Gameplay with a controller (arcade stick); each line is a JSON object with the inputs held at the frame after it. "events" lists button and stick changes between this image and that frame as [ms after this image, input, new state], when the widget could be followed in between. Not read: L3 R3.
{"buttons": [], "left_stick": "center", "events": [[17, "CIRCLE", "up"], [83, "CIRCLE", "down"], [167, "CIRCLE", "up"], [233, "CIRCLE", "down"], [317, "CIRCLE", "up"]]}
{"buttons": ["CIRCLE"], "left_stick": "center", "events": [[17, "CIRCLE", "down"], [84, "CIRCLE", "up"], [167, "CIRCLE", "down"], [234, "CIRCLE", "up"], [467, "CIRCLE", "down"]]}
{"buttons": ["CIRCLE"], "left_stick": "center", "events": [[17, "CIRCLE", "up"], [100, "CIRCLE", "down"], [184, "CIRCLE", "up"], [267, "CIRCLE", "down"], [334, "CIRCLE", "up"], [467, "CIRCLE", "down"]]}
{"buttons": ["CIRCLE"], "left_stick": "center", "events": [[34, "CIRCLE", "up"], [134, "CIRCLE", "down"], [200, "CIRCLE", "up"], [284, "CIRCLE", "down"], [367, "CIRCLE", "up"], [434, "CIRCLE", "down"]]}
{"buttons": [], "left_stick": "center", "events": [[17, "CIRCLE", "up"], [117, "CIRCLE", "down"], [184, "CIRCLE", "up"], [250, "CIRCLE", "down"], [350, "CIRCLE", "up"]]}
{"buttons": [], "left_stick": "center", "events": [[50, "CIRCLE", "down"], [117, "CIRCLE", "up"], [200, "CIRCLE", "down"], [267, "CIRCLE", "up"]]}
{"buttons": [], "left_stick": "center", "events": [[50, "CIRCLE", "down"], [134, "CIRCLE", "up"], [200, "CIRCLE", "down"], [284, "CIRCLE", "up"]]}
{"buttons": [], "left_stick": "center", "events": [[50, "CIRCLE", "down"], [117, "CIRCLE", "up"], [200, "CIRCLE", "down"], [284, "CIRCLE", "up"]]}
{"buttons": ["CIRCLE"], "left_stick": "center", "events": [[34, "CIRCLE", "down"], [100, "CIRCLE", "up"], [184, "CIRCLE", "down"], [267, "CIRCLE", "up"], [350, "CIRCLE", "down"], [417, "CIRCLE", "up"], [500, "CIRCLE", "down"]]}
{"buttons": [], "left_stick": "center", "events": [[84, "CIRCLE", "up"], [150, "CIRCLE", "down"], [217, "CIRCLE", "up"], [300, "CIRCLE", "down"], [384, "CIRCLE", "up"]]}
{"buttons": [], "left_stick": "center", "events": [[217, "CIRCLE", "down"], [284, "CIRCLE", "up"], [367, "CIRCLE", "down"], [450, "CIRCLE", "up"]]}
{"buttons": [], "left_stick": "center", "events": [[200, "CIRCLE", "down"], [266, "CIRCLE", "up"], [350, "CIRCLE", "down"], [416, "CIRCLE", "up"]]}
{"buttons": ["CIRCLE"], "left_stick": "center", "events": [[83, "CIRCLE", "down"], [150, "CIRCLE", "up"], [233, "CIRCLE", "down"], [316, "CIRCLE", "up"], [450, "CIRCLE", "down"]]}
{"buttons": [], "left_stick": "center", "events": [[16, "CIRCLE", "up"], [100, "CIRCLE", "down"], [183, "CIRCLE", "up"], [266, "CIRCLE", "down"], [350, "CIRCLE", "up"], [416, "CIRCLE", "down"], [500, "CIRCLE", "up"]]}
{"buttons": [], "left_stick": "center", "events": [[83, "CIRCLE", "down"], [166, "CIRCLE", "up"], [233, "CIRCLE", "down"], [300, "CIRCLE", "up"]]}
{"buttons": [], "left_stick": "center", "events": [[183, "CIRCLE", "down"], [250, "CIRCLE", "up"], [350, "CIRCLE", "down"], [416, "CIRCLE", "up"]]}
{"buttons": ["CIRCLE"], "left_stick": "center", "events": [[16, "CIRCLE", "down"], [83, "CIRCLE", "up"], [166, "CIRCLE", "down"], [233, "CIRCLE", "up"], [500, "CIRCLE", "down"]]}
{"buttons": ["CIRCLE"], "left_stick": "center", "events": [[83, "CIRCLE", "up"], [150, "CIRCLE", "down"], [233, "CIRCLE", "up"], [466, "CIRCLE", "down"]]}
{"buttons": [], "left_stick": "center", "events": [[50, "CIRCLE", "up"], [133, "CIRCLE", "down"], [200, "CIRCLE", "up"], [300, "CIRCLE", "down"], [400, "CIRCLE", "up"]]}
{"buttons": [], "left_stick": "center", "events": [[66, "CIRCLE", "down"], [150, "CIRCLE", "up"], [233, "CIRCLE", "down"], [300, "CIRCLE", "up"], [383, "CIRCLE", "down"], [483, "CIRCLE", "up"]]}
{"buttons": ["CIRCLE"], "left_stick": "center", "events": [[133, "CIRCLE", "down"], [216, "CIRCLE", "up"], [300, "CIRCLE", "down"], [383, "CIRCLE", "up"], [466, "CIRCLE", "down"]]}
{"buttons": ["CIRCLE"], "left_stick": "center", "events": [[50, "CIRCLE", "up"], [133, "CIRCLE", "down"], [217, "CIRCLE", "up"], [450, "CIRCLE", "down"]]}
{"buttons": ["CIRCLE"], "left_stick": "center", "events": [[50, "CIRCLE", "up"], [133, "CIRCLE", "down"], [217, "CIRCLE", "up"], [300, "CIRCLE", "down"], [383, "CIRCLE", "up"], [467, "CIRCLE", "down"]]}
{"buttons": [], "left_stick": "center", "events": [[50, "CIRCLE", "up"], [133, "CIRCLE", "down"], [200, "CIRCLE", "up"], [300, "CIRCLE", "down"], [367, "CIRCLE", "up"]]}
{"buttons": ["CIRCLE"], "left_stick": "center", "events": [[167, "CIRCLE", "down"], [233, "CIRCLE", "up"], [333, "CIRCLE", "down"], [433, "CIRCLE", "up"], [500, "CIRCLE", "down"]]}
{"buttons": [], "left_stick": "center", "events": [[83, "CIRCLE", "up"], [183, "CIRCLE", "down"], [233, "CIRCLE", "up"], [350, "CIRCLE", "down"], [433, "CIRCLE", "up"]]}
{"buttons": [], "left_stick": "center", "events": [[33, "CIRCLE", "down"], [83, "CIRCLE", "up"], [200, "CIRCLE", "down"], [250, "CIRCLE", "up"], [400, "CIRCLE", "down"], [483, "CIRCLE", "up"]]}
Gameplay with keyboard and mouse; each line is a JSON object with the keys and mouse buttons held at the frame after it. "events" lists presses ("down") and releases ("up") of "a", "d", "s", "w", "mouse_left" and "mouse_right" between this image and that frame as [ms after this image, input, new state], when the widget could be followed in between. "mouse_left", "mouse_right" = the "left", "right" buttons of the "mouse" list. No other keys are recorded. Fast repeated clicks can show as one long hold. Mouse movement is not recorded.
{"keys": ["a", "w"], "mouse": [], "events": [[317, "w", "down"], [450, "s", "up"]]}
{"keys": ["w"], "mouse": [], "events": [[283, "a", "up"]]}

▸ **Task description**
Give back each entry so that it matches the original word for word.

▸ **Solved problem**
Gameplay with a controller (arcade stick); each line is a JSON object with the inputs held at the frame after it. "events" lists button and stick changes between this image and that frame as [ms after this image, input, new state], when the widget could be followed in between. Not read: L3 R3.
{"buttons": [], "left_stick": "center", "events": [[17, "CIRCLE", "up"], [83, "CIRCLE", "down"], [167, "CIRCLE", "up"], [233, "CIRCLE", "down"], [317, "CIRCLE", "up"]]}
{"buttons": ["CIRCLE"], "left_stick": "center", "events": [[17, "CIRCLE", "down"], [84, "CIRCLE", "up"], [167, "CIRCLE", "down"], [234, "CIRCLE", "up"], [467, "CIRCLE", "down"]]}
{"buttons": ["CIRCLE"], "left_stick": "center", "events": [[17, "CIRCLE", "up"], [100, "CIRCLE", "down"], [184, "CIRCLE", "up"], [267, "CIRCLE", "down"], [334, "CIRCLE", "up"], [467, "CIRCLE", "down"]]}
{"buttons": ["CIRCLE"], "left_stick": "center", "events": [[34, "CIRCLE", "up"], [134, "CIRCLE", "down"], [200, "CIRCLE", "up"], [284, "CIRCLE", "down"], [367, "CIRCLE", "up"], [434, "CIRCLE", "down"]]}
{"buttons": [], "left_stick": "center", "events": [[17, "CIRCLE", "up"], [117, "CIRCLE", "down"], [184, "CIRCLE", "up"], [250, "CIRCLE", "down"], [350, "CIRCLE", "up"]]}
{"buttons": [], "left_stick": "center", "events": [[50, "CIRCLE", "down"], [117, "CIRCLE", "up"], [200, "CIRCLE", "down"], [267, "CIRCLE", "up"]]}
{"buttons": [], "left_stick": "center", "events": [[50, "CIRCLE", "down"], [134, "CIRCLE", "up"], [200, "CIRCLE", "down"], [284, "CIRCLE", "up"]]}
{"buttons": [], "left_stick": "center", "events": [[50, "CIRCLE", "down"], [117, "CIRCLE", "up"], [200, "CIRCLE", "down"], [284, "CIRCLE", "up"]]}
{"buttons": ["CIRCLE"], "left_stick": "center", "events": [[34, "CIRCLE", "down"], [100, "CIRCLE", "up"], [184, "CIRCLE", "down"], [267, "CIRCLE", "up"], [350, "CIRCLE", "down"], [417, "CIRCLE", "up"], [500, "CIRCLE", "down"]]}
{"buttons": [], "left_stick": "center", "events": [[84, "CIRCLE", "up"], [150, "CIRCLE", "down"], [217, "CIRCLE", "up"], [300, "CIRCLE", "down"], [384, "CIRCLE", "up"]]}
{"buttons": [], "left_stick": "center", "events": [[217, "CIRCLE", "down"], [284, "CIRCLE", "up"], [367, "CIRCLE", "down"], [450, "CIRCLE", "up"]]}
{"buttons": [], "left_stick": "center", "events": [[200, "CIRCLE", "down"], [266, "CIRCLE", "up"], [350, "CIRCLE", "down"], [416, "CIRCLE", "up"]]}
{"buttons": ["CIRCLE"], "left_stick": "center", "events": [[83, "CIRCLE", "down"], [150, "CIRCLE", "up"], [233, "CIRCLE", "down"], [316, "CIRCLE", "up"], [450, "CIRCLE", "down"]]}
{"buttons": [], "left_stick": "center", "events": [[16, "CIRCLE", "up"], [100, "CIRCLE", "down"], [183, "CIRCLE", "up"], [266, "CIRCLE", "down"], [350, "CIRCLE", "up"], [416, "CIRCLE", "down"], [500, "CIRCLE", "up"]]}
{"buttons": [], "left_stick": "center", "events": [[83, "CIRCLE", "down"], [166, "CIRCLE", "up"], [233, "CIRCLE", "down"], [300, "CIRCLE", "up"]]}
{"buttons": [], "left_stick": "center", "events": [[183, "CIRCLE", "down"], [250, "CIRCLE", "up"], [350, "CIRCLE", "down"], [416, "CIRCLE", "up"]]}
{"buttons": ["CIRCLE"], "left_stick": "center", "events": [[16, "CIRCLE", "down"], [83, "CIRCLE", "up"], [166, "CIRCLE", "down"], [233, "CIRCLE", "up"], [500, "CIRCLE", "down"]]}
{"buttons": ["CIRCLE"], "left_stick": "center", "events": [[83, "CIRCLE", "up"], [150, "CIRCLE", "down"], [233, "CIRCLE", "up"], [466, "CIRCLE", "down"]]}
{"buttons": [], "left_stick": "center", "events": [[50, "CIRCLE", "up"], [133, "CIRCLE", "down"], [200, "CIRCLE", "up"], [300, "CIRCLE", "down"], [400, "CIRCLE", "up"]]}
{"buttons": [], "left_stick": "center", "events": [[66, "CIRCLE", "down"], [150, "CIRCLE", "up"], [233, "CIRCLE", "down"], [300, "CIRCLE", "up"], [383, "CIRCLE", "down"], [483, "CIRCLE", "up"]]}
{"buttons": ["CIRCLE"], "left_stick": "center", "events": [[133, "CIRCLE", "down"], [216, "CIRCLE", "up"], [300, "CIRCLE", "down"], [383, "CIRCLE", "up"], [466, "CIRCLE", "down"]]}
{"buttons": ["CIRCLE"], "left_stick": "center", "events": [[50, "CIRCLE", "up"], [133, "CIRCLE", "down"], [217, "CIRCLE", "up"], [450, "CIRCLE", "down"]]}
{"buttons": ["CIRCLE"], "left_stick": "center", "events": [[50, "CIRCLE", "up"], [133, "CIRCLE", "down"], [217, "CIRCLE", "up"], [300, "CIRCLE", "down"], [383, "CIRCLE", "up"], [467, "CIRCLE", "down"]]}
{"buttons": [], "left_stick": "center", "events": [[50, "CIRCLE", "up"], [133, "CIRCLE", "down"], [200, "CIRCLE", "up"], [300, "CIRCLE", "down"], [367, "CIRCLE", "up"]]}
{"buttons": ["CIRCLE"], "left_stick": "center", "events": [[167, "CIRCLE", "down"], [233, "CIRCLE", "up"], [333, "CIRCLE", "down"], [433, "CIRCLE", "up"], [500, "CIRCLE", "down"]]}
{"buttons": [], "left_stick": "center", "events": [[83, "CIRCLE", "up"], [183, "CIRCLE", "down"], [233, "CIRCLE", "up"], [350, "CIRCLE", "down"], [433, "CIRCLE", "up"]]}
{"buttons": [], "left_stick": "center", "events": [[33, "CIRCLE", "down"], [83, "CIRCLE", "up"], [200, "CIRCLE", "down"], [250, "CIRCLE", "up"], [400, "CIRCLE", "down"], [483, "CIRCLE", "up"]]}
Gameplay with keyboard and mouse; each line is a JSON object with the keys and mouse buttons held at the frame after it. "events" lists presses ("down") and releases ("up") of "a", "d", "s", "w", "mouse_left" and "mouse_right" between this image and that frame as [ms after this image, input, new state], when the widget could be followed in between. "mouse_left", "mouse_right" = the "left", "right" buttons of the "mouse" list. No other keys are recorded. Fast repeated clicks can show as one long hold. Mouse movement is not recorded.
{"keys": ["a", "w"], "mouse": [], "events": [[317, "w", "down"], [450, "s", "up"]]}
{"keys": ["w"], "mouse": [], "events": [[283, "a", "up"]]}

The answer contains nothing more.